Text extracted from individual pages:

::::::::

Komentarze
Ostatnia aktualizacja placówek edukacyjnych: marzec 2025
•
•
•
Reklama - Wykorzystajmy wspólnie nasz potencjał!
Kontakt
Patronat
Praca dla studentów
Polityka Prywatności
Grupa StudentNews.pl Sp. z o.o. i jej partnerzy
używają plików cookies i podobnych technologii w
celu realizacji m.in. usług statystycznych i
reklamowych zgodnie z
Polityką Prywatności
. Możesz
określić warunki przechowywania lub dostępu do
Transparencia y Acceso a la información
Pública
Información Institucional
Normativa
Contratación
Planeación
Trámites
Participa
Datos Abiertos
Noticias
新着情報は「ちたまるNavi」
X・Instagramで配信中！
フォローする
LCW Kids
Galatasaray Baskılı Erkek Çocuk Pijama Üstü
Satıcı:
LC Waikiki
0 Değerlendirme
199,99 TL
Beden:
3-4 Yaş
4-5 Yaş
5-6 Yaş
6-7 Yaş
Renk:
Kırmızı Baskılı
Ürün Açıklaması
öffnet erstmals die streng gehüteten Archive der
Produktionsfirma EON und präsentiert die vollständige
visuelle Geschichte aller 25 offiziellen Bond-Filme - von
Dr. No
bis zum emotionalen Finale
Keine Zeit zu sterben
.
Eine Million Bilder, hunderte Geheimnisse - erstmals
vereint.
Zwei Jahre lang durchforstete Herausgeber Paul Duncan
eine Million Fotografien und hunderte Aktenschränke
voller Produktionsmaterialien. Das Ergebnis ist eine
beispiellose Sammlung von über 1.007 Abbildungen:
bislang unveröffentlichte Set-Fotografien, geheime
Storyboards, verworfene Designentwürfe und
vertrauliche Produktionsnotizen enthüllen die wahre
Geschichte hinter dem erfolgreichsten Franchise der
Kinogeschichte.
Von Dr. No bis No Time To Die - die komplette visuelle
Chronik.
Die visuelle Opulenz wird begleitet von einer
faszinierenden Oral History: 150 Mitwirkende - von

::::::::

What you have to do = Write out the lines verbatim, beginning with the first line of the entries and ending after the line that contains "Grupa StudentNews.pl Sp.", with both of these lines included.

Answer to this task =
Komentarze
Ostatnia aktualizacja placówek edukacyjnych: marzec 2025
•
•
•
Reklama - Wykorzystajmy wspólnie nasz potencjał!
Kontakt
Patronat
Praca dla studentów
Polityka Prywatności
Grupa StudentNews.pl Sp. z o.o. i jej partnerzy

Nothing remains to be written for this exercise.